Karena jalanan ini kerap dilalui untuk berbagai kepentingan, termasuk militer, ada banyak kisah yang tertinggal. Kisah-kisah itu meliputi infrastruktur, budaya, sosial, alam, dan lingkungan yang mungkin masih terjaga. “Proyek jalanan terbesar di masanya, terbesar, tercepat, dan paling gila,” kata Ady.
Baginya, Jalan Raya Pos bukan sekadar jalan raya biasa. Ada banyak catatan petualangan terdahulu yang mengisahkan jalan legendaris ini.
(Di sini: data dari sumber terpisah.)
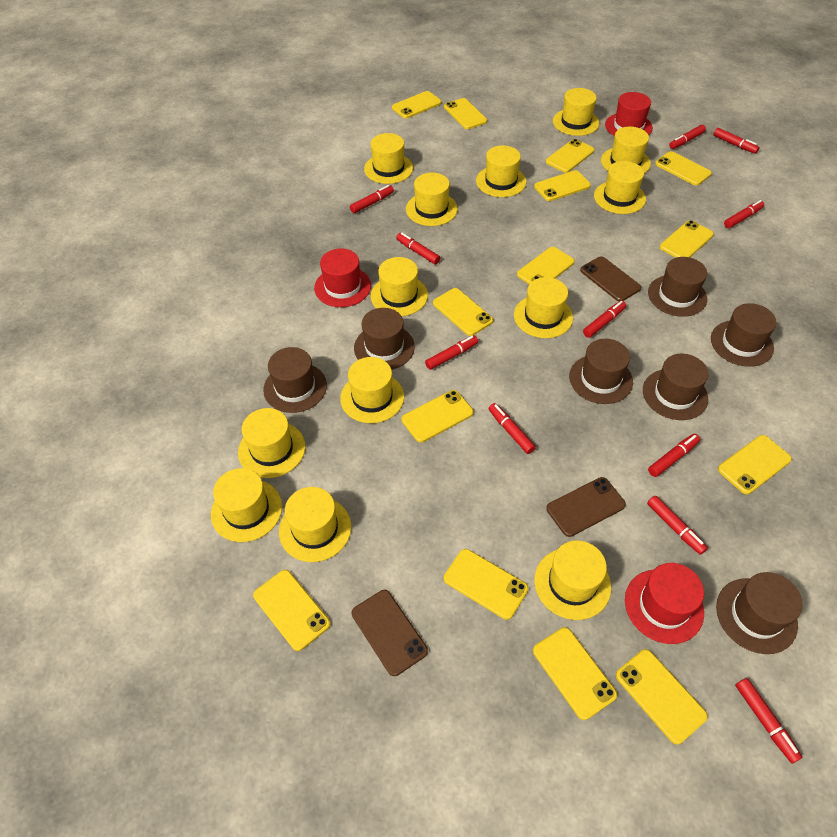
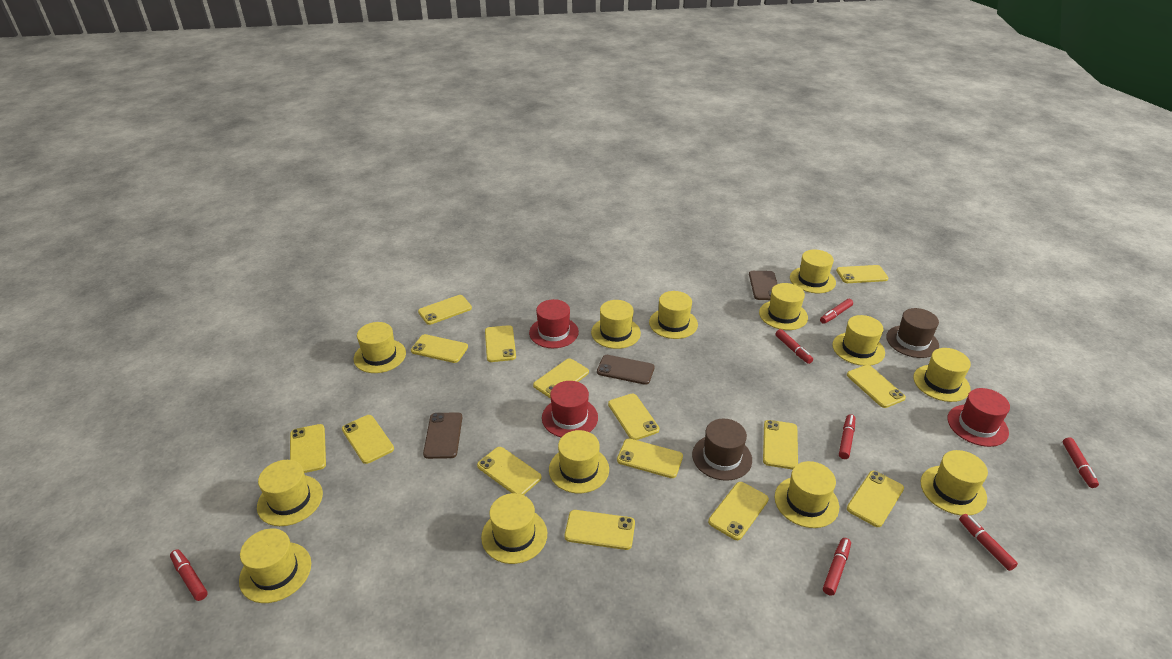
brown hat: 7 -> 2
red marker: 11 -> 7
yellow phone: 14 -> 15

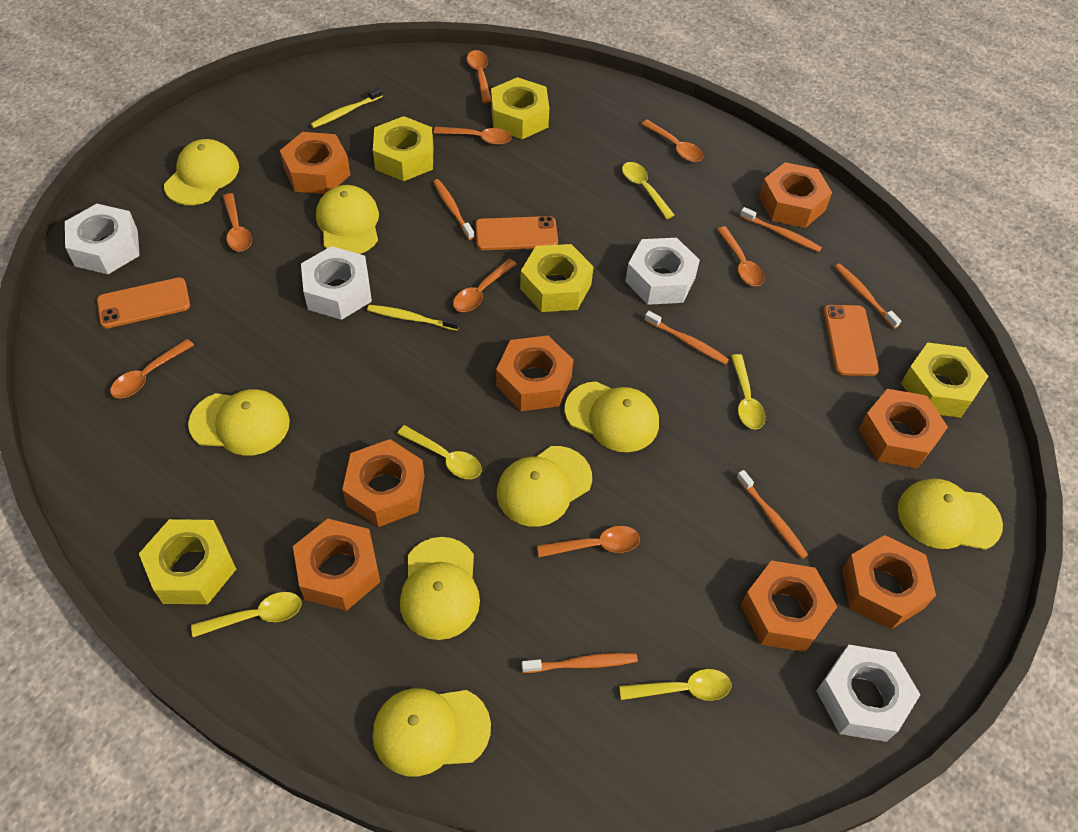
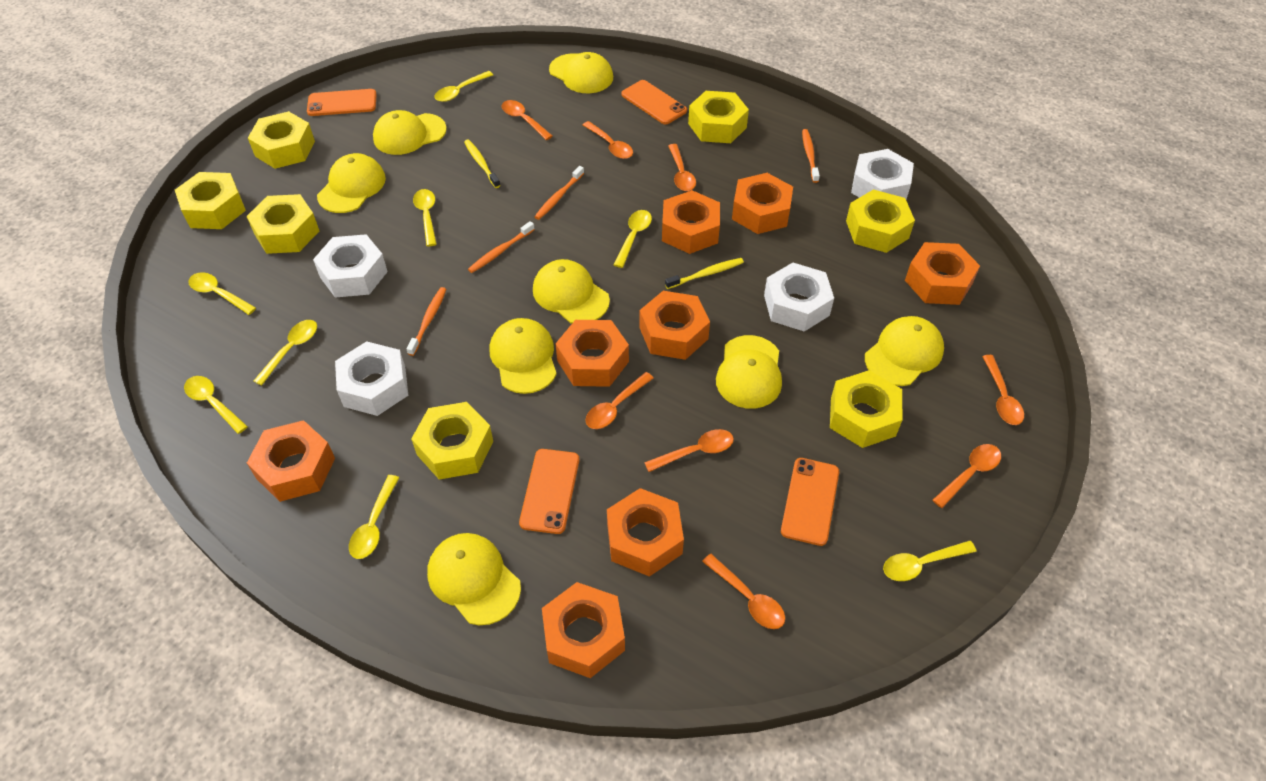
orange phone: 3 -> 4
orange toothbrush: 6 -> 4
yellow nut: 5 -> 7
yellow spoon: 5 -> 8

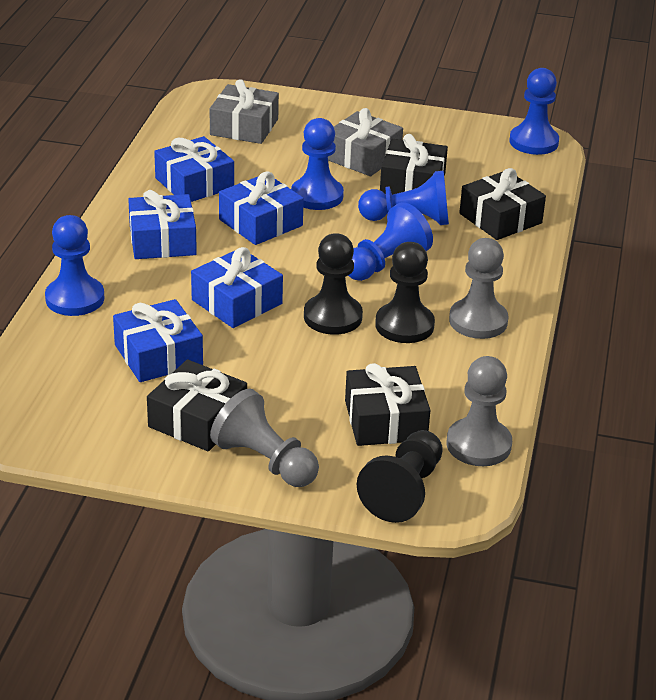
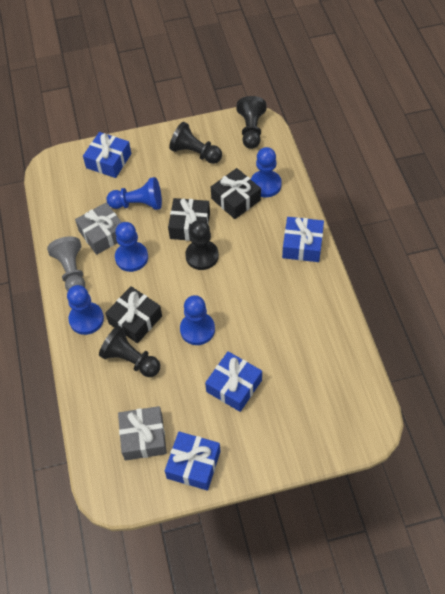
black gift: 4 -> 3
black pawn: 3 -> 4
blue gift: 5 -> 4
grey pawn: 3 -> 1

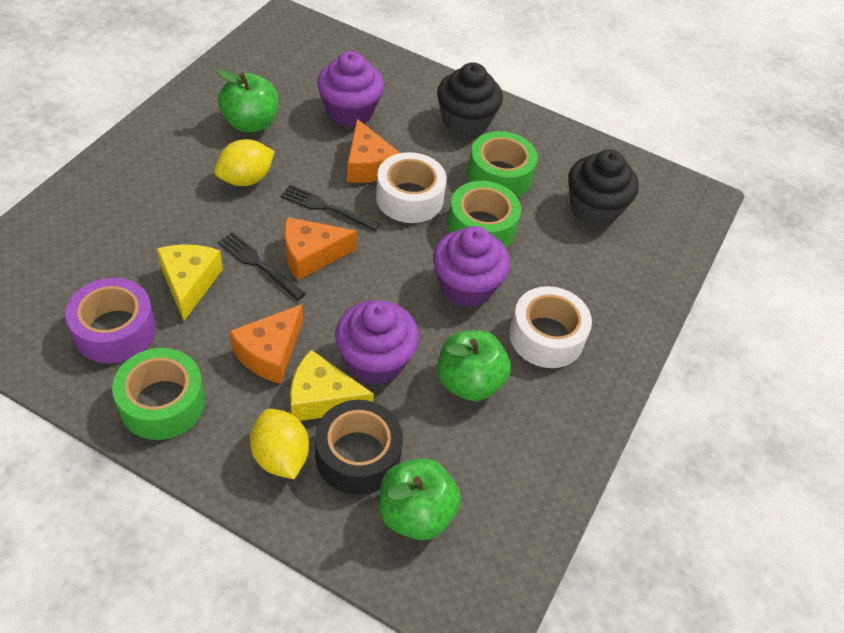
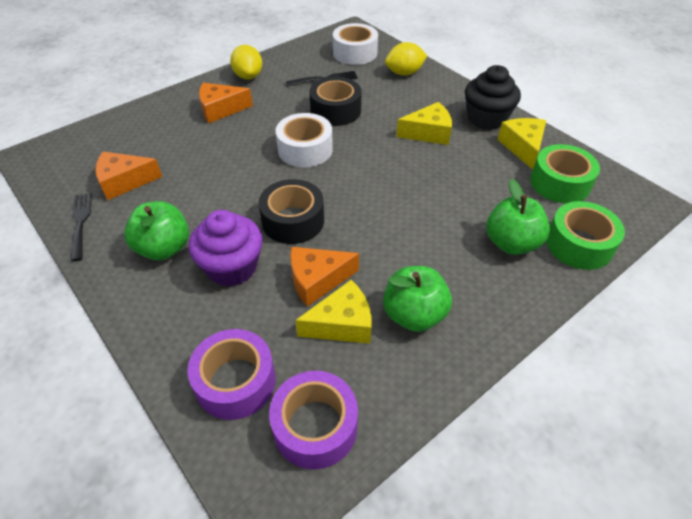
black cupcake: 2 -> 1
black tape: 1 -> 2
green tape: 3 -> 2
purple cupcake: 3 -> 1
purple tape: 1 -> 2
yellow cheese: 2 -> 3

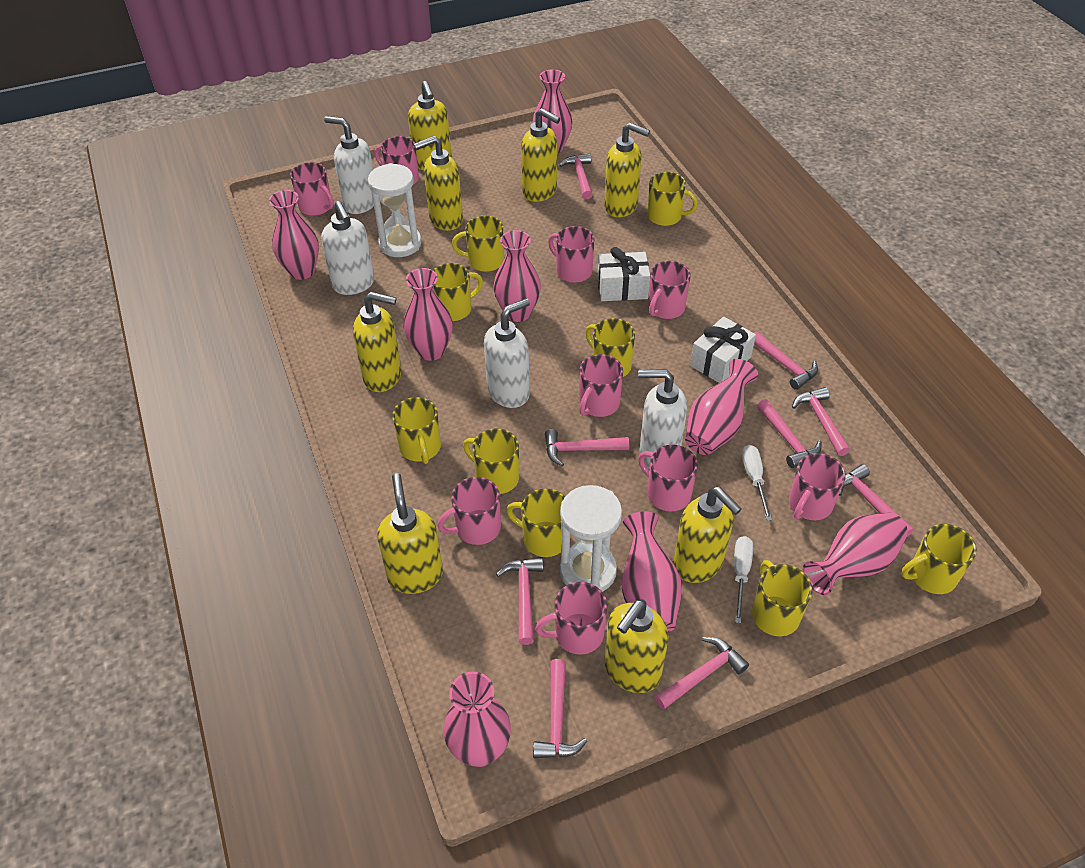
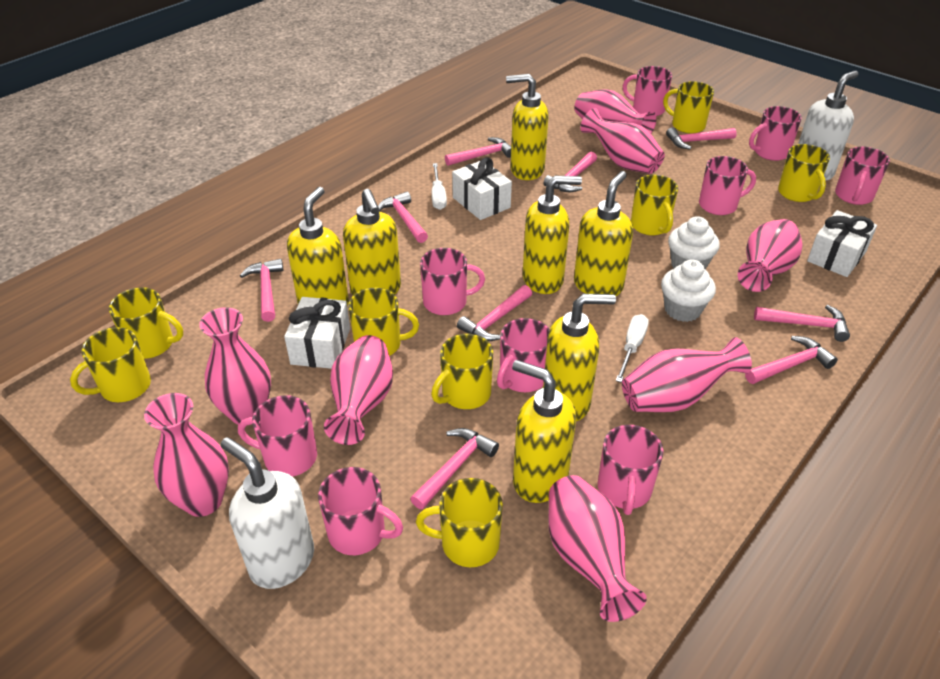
white cupcake: 0 -> 2
white gift: 2 -> 3
white hourglass: 2 -> 0
white soap dispenser: 4 -> 2
yellow mug: 9 -> 8
yellow soap dispenser: 8 -> 7

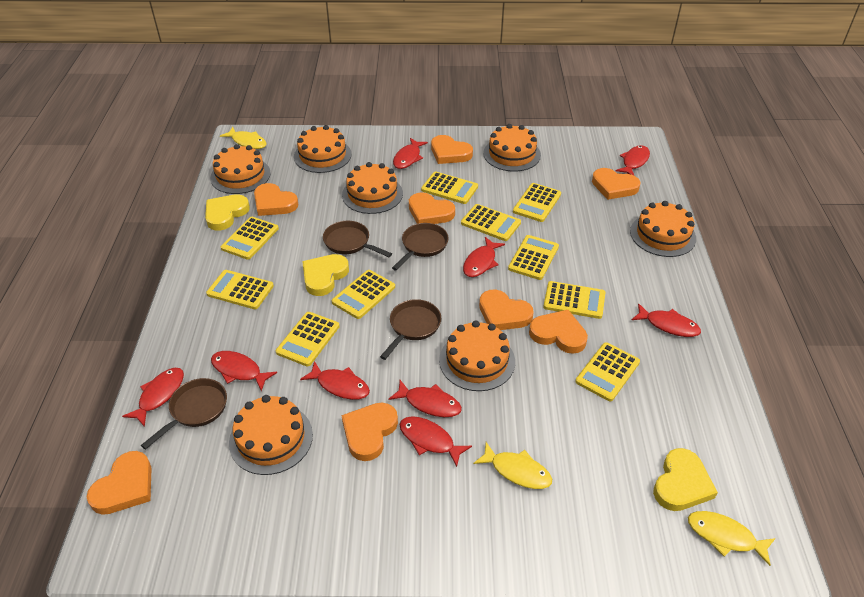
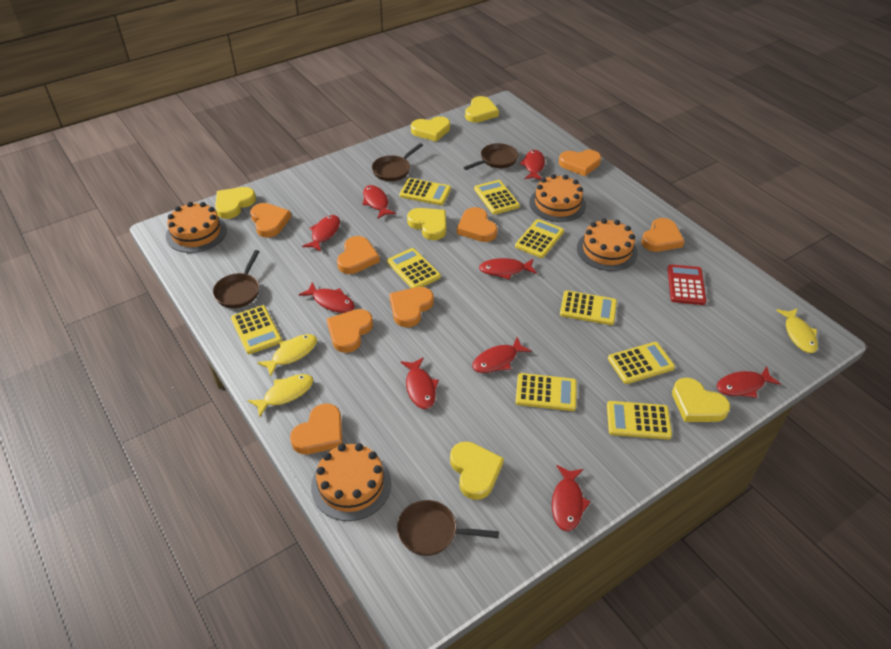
orange cake: 7 -> 4
red calculator: 0 -> 1
yellow calculator: 10 -> 9
yellow heart: 3 -> 6

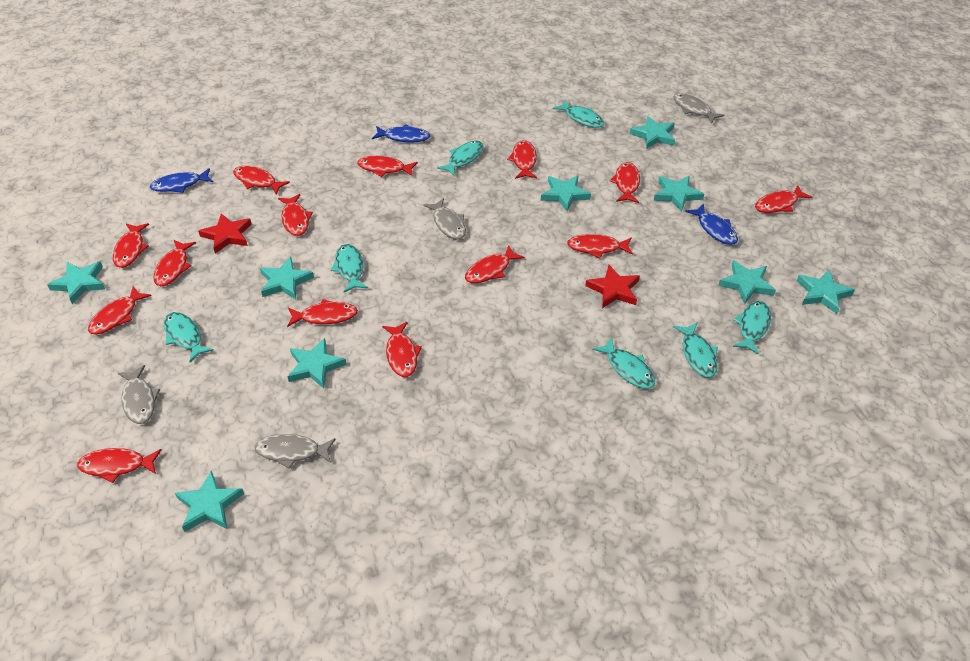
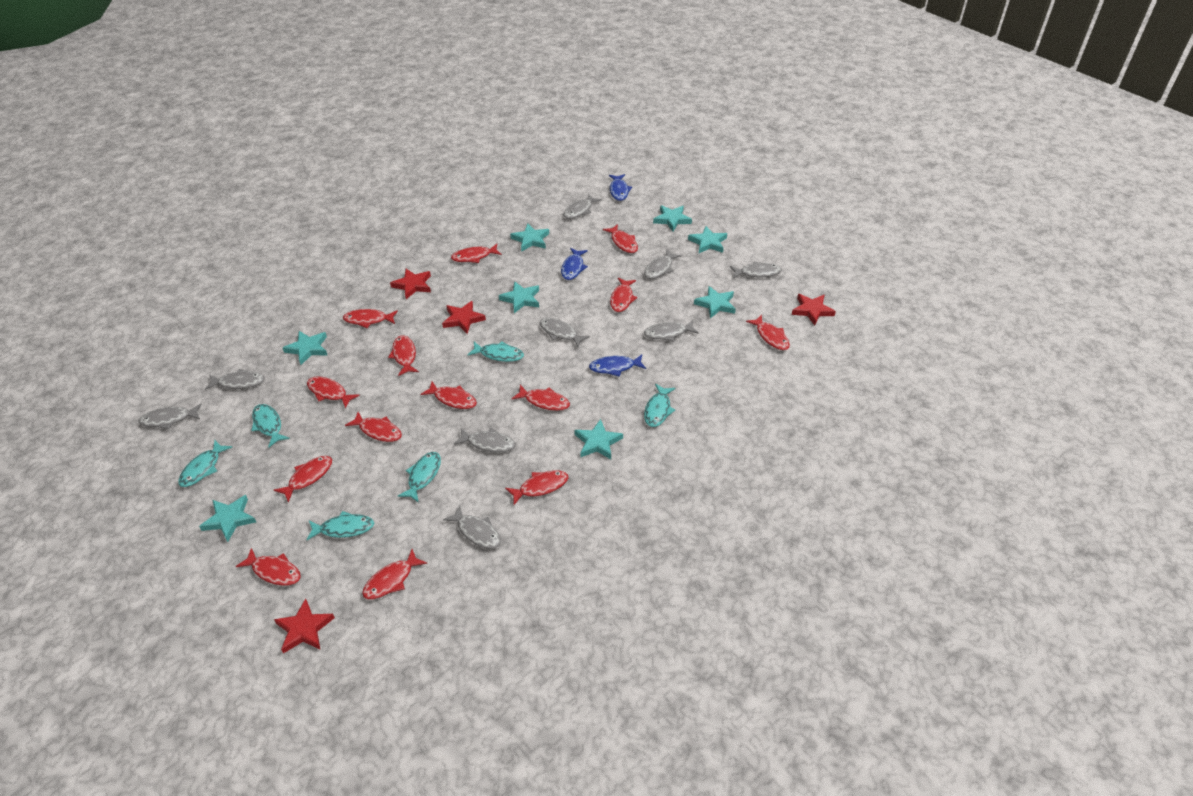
grey fish: 4 -> 9
red star: 2 -> 4
turquoise fish: 7 -> 6
turquoise star: 9 -> 8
William Thorn, serdadu Inggris yang menulis catatan atas penaklukan Jawa bertajuk Memoirs of the Conquest of Java (1815), History of Java adikarya Thomas Stamford Raffles (1817), William Barrington D’Almeida dalam Life in Java: Sketches of the Javanese (1864), dan Pramoedya Ananta Toer lewat bukunya Jalan Raya Pos, Jalan Daendels (2005).
Pada 25 Mei, Ady memulai ekspedisi menyusuri jalan raya nan legendaris ini dari Anyer sampai Panarukan selama sepuluh hari. Perhelatan ini merupakan program #SayaPejalanBijak yang menggandeng Intisari dan National Geographic Indonesia, didukung oleh Royal Enfield.
“Kita bisa me-refresh lagi memori kolektif—kita jadi lebih ngerti. Bukan cuma sekadar kebiasaan atau adat masyarakat, tapi bahkan morfologis jalan seperti apa perubahannya,” kata Ady. “Perubahan morfologis itu macam-macam ya, misalnya karena pemukiman, hutan-hutan yang disebutkan oleh petualang-petualang terdahulu di abad sebelumnya, apakah selebat dulu. Jadi situasi alam, kebencanaan dan hal lainnya.”
Selain dari faktor historis dari Jalan Raya Pos, hal yang membuat Ady tertarik melakukan ekspedisi ini adalah ingin menelisik komunitas sejarah dan pegiat pelestarian cagar budaya di setiap kota. Berkat perkembangan sosial media, banyak komunitas lahir untuk mengedukasi dan melestarikan apa yang tersisa di Jalan Raya Pos.
“Jadi ada kecenderungan mereka dipertemukan di dunia maya dan akhirnya ngumpul di dunia nyata dan kemudian mereka beraktivitas. Tapi ini butuh pembuktian lebih lanjut kita nanti di lapangan bertemu dengan mereka, apakah betul seperti itu, mulai kapan mereka aktif, terus dampak sosial dari keberadaan mereka ini apa,” ia melanjutkan.